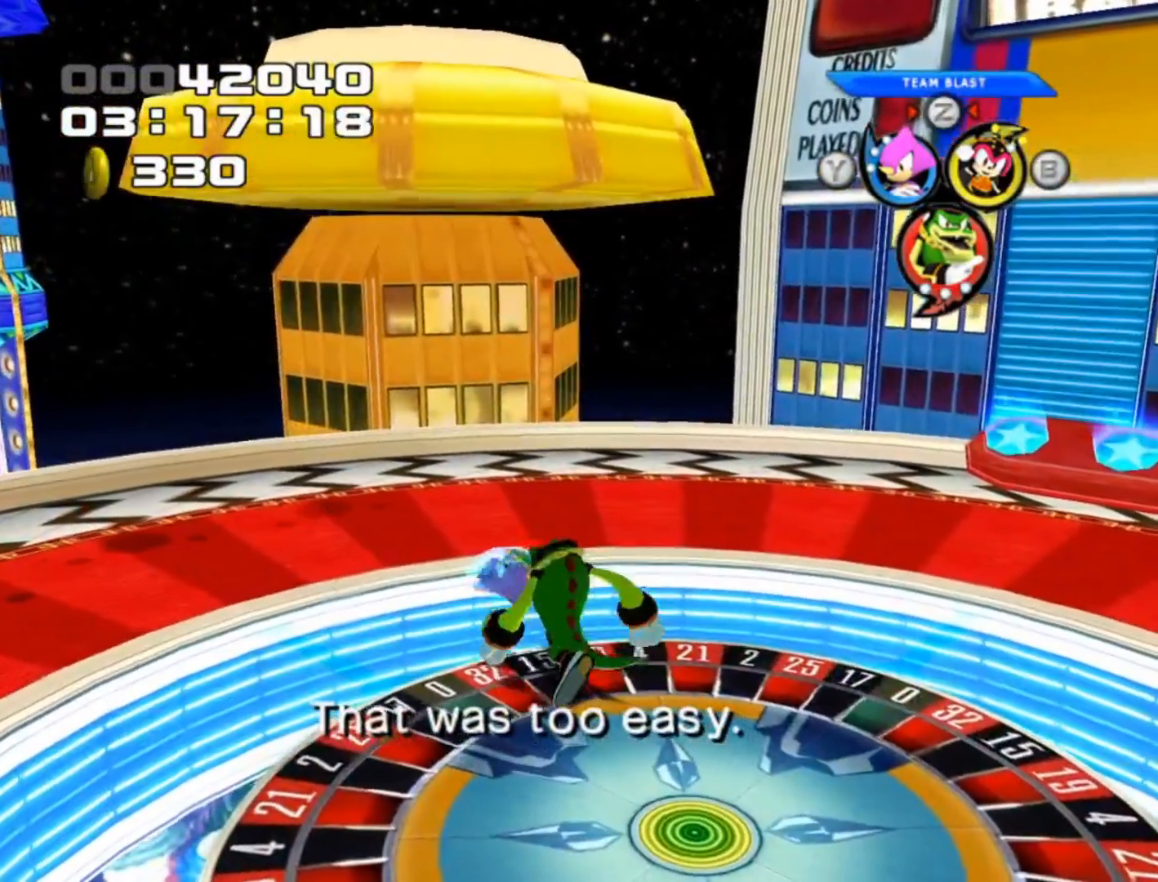
{"buttons": ["X"], "left_stick": "down-right", "events": [[150, "left_stick", "down-left"], [200, "left_stick", "down"], [400, "left_stick", "down-right"], [450, "X", "down"]]}
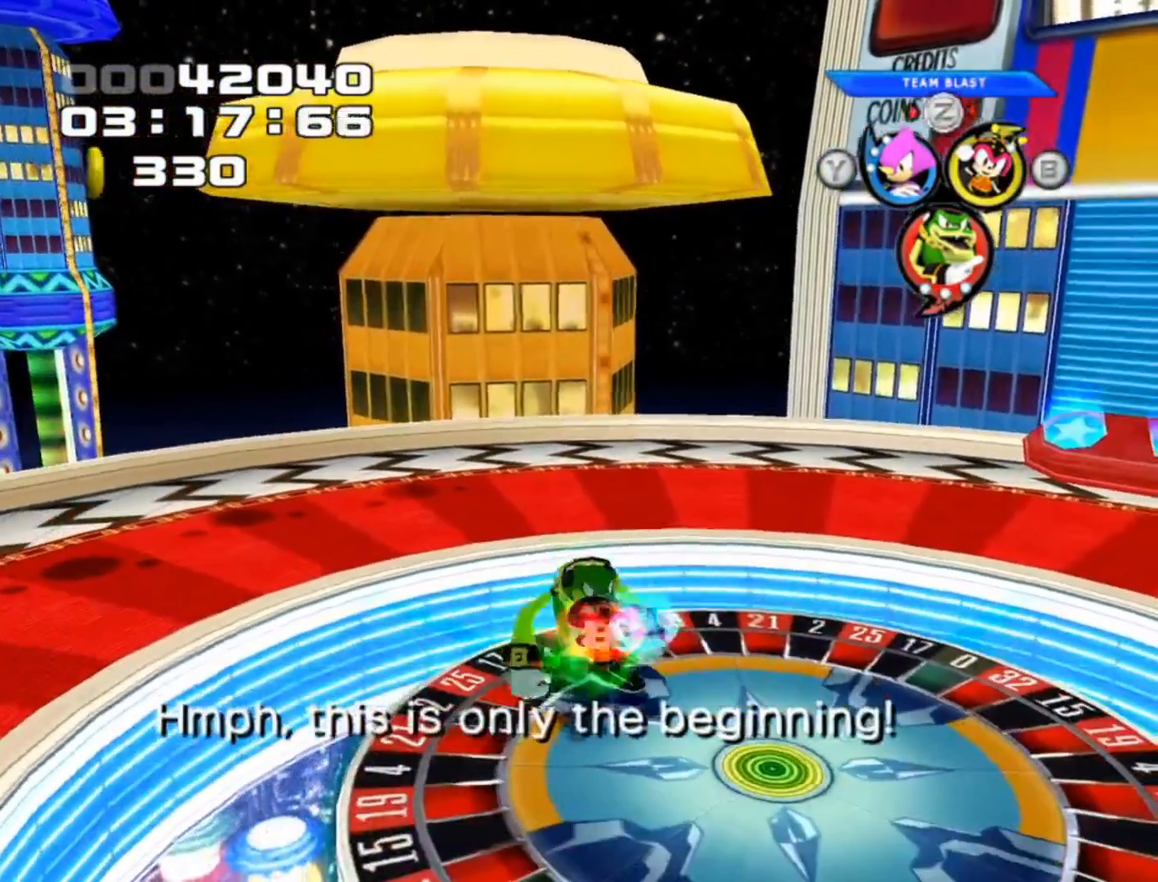
{"buttons": [], "left_stick": "down-right", "events": [[83, "X", "up"], [200, "X", "down"], [317, "X", "up"], [400, "X", "down"], [467, "X", "up"]]}
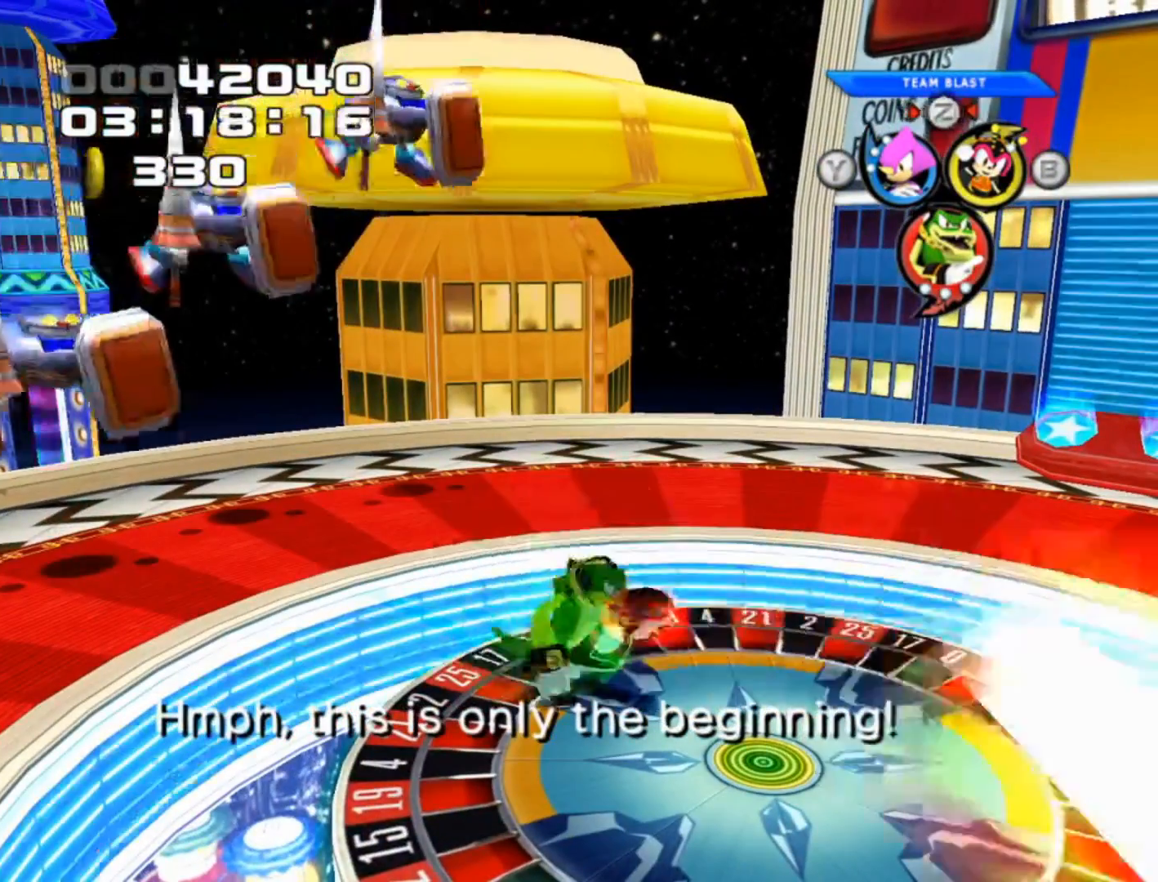
{"buttons": ["X"], "left_stick": "center", "events": [[50, "left_stick", "center"], [100, "X", "down"], [150, "X", "up"], [267, "X", "down"], [350, "X", "up"], [433, "X", "down"]]}
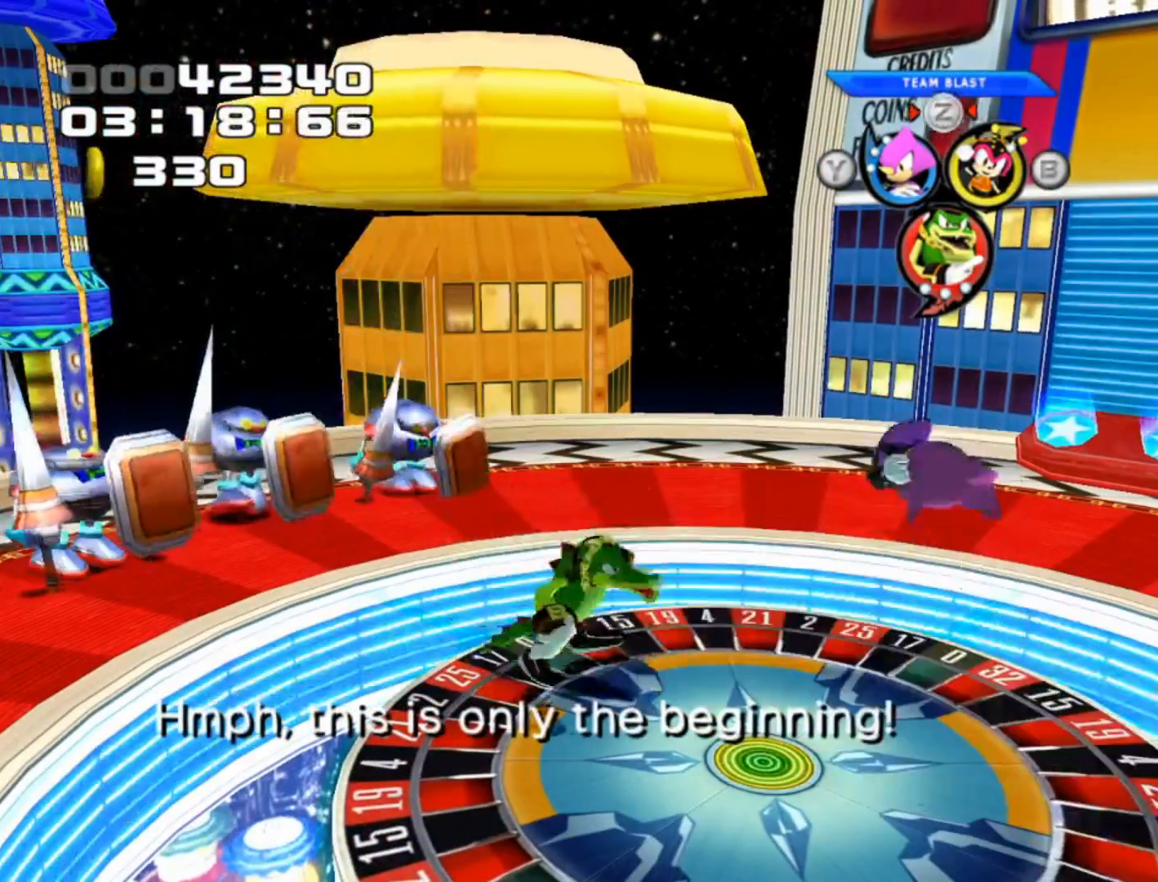
{"buttons": ["X"], "left_stick": "center", "events": [[17, "X", "up"], [117, "X", "down"], [217, "X", "up"], [300, "X", "down"], [383, "X", "up"], [450, "X", "down"]]}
= = = =
» **Task instructions**
Only the pictures are to be left out; the rest of the material above should be printed verbatim.

» **Response area**
{"buttons": ["X"], "left_stick": "down-right", "events": [[150, "left_stick", "down-left"], [200, "left_stick", "down"], [400, "left_stick", "down-right"], [450, "X", "down"]]}
{"buttons": [], "left_stick": "down-right", "events": [[83, "X", "up"], [200, "X", "down"], [317, "X", "up"], [400, "X", "down"], [467, "X", "up"]]}
{"buttons": ["X"], "left_stick": "center", "events": [[50, "left_stick", "center"], [100, "X", "down"], [150, "X", "up"], [267, "X", "down"], [350, "X", "up"], [433, "X", "down"]]}
{"buttons": ["X"], "left_stick": "center", "events": [[17, "X", "up"], [117, "X", "down"], [217, "X", "up"], [300, "X", "down"], [383, "X", "up"], [450, "X", "down"]]}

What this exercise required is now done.